• Brief
Count the lines in the records below that contain the string "knee", and give only the number.

Segment Open

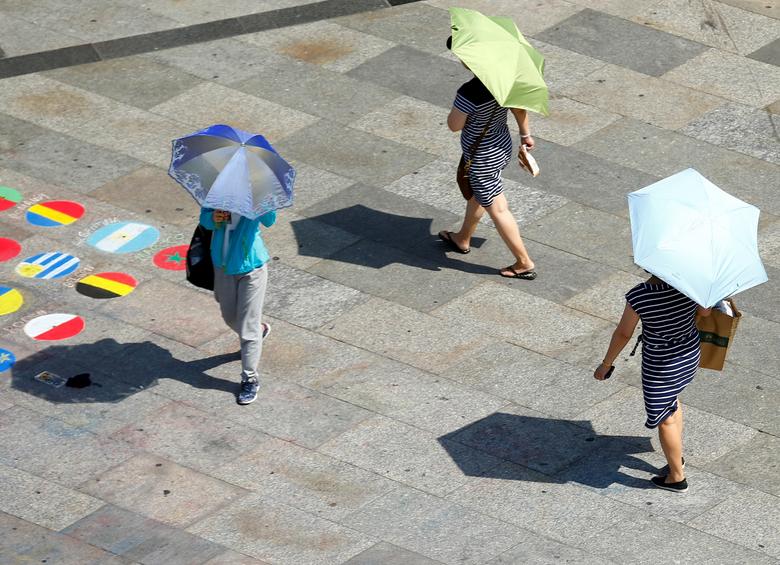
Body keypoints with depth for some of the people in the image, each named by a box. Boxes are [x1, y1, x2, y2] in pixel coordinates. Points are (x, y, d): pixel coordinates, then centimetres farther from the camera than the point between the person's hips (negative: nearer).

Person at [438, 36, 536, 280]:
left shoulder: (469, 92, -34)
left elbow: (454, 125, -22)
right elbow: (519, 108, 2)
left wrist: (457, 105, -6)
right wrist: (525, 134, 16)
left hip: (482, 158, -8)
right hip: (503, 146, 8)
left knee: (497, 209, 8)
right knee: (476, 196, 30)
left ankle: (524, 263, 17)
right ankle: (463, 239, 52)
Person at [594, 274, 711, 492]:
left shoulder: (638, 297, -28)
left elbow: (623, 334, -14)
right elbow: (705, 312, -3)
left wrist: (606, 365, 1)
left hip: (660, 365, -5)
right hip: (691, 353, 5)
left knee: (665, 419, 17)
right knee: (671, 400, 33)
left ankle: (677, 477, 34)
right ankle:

Segment Closed
Segment Open

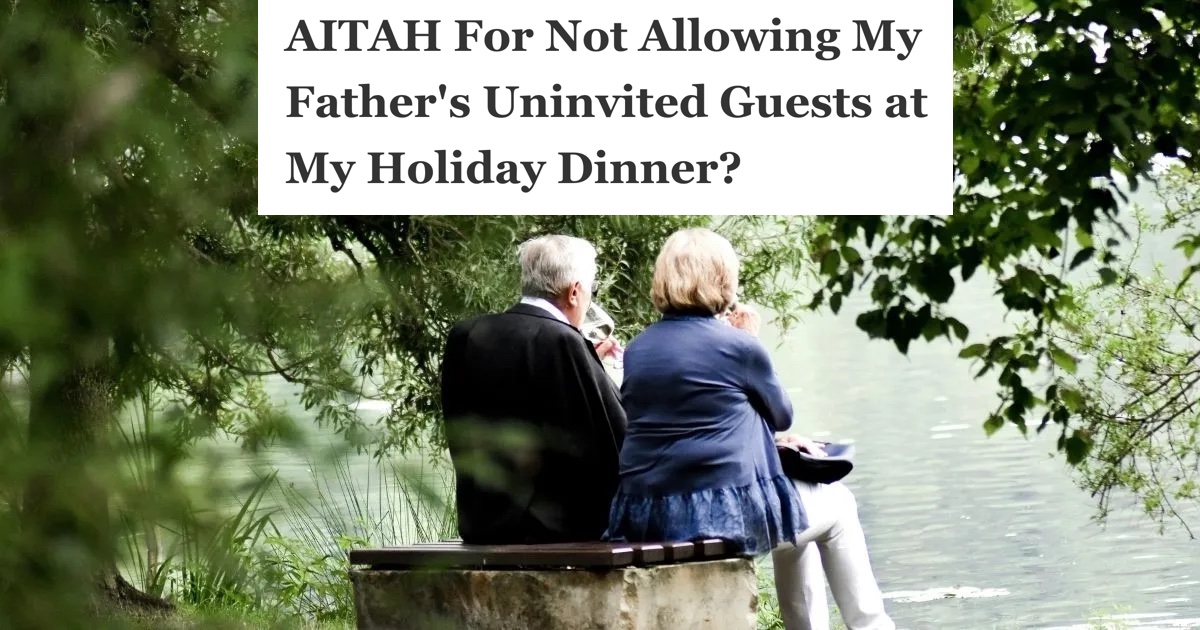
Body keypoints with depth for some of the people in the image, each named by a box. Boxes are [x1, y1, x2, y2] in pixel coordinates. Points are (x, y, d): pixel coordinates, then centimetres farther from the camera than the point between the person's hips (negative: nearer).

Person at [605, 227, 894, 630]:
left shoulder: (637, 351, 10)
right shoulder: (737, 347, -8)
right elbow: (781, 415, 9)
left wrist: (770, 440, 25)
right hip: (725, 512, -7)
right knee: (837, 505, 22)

Segment Closed
Segment Open

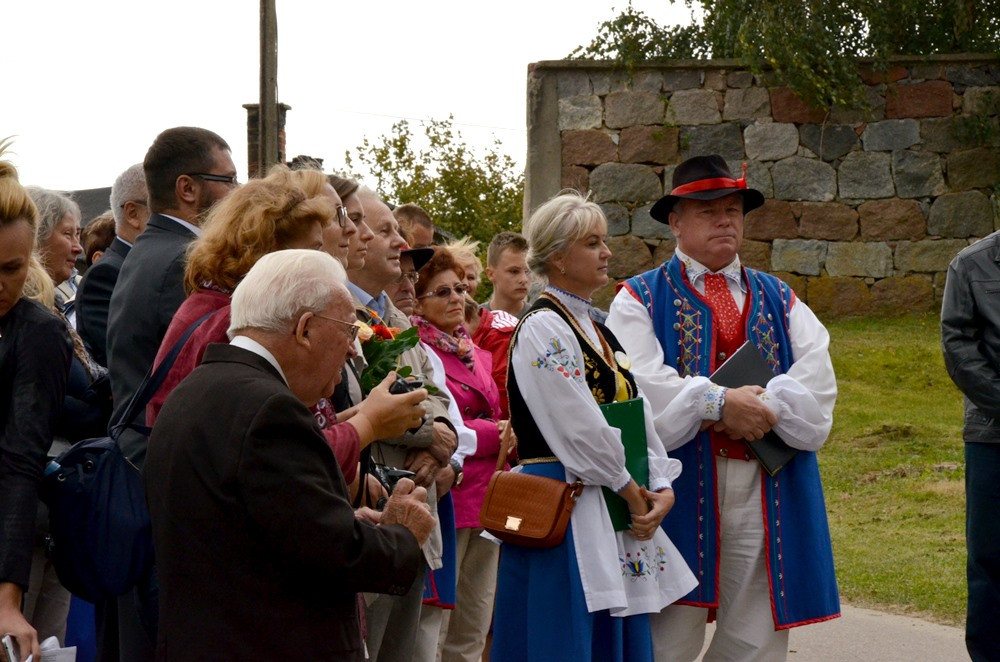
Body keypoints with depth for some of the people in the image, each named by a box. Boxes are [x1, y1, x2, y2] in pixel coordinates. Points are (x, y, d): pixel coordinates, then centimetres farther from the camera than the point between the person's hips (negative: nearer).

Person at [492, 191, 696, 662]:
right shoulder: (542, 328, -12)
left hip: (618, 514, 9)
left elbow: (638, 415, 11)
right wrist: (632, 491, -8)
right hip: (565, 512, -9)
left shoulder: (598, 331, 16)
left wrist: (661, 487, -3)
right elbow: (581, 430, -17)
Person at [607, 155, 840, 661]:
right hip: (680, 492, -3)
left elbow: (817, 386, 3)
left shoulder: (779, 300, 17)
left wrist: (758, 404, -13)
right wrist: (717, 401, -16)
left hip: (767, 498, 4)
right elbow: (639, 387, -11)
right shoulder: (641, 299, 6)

Segment Closed

• Written response
5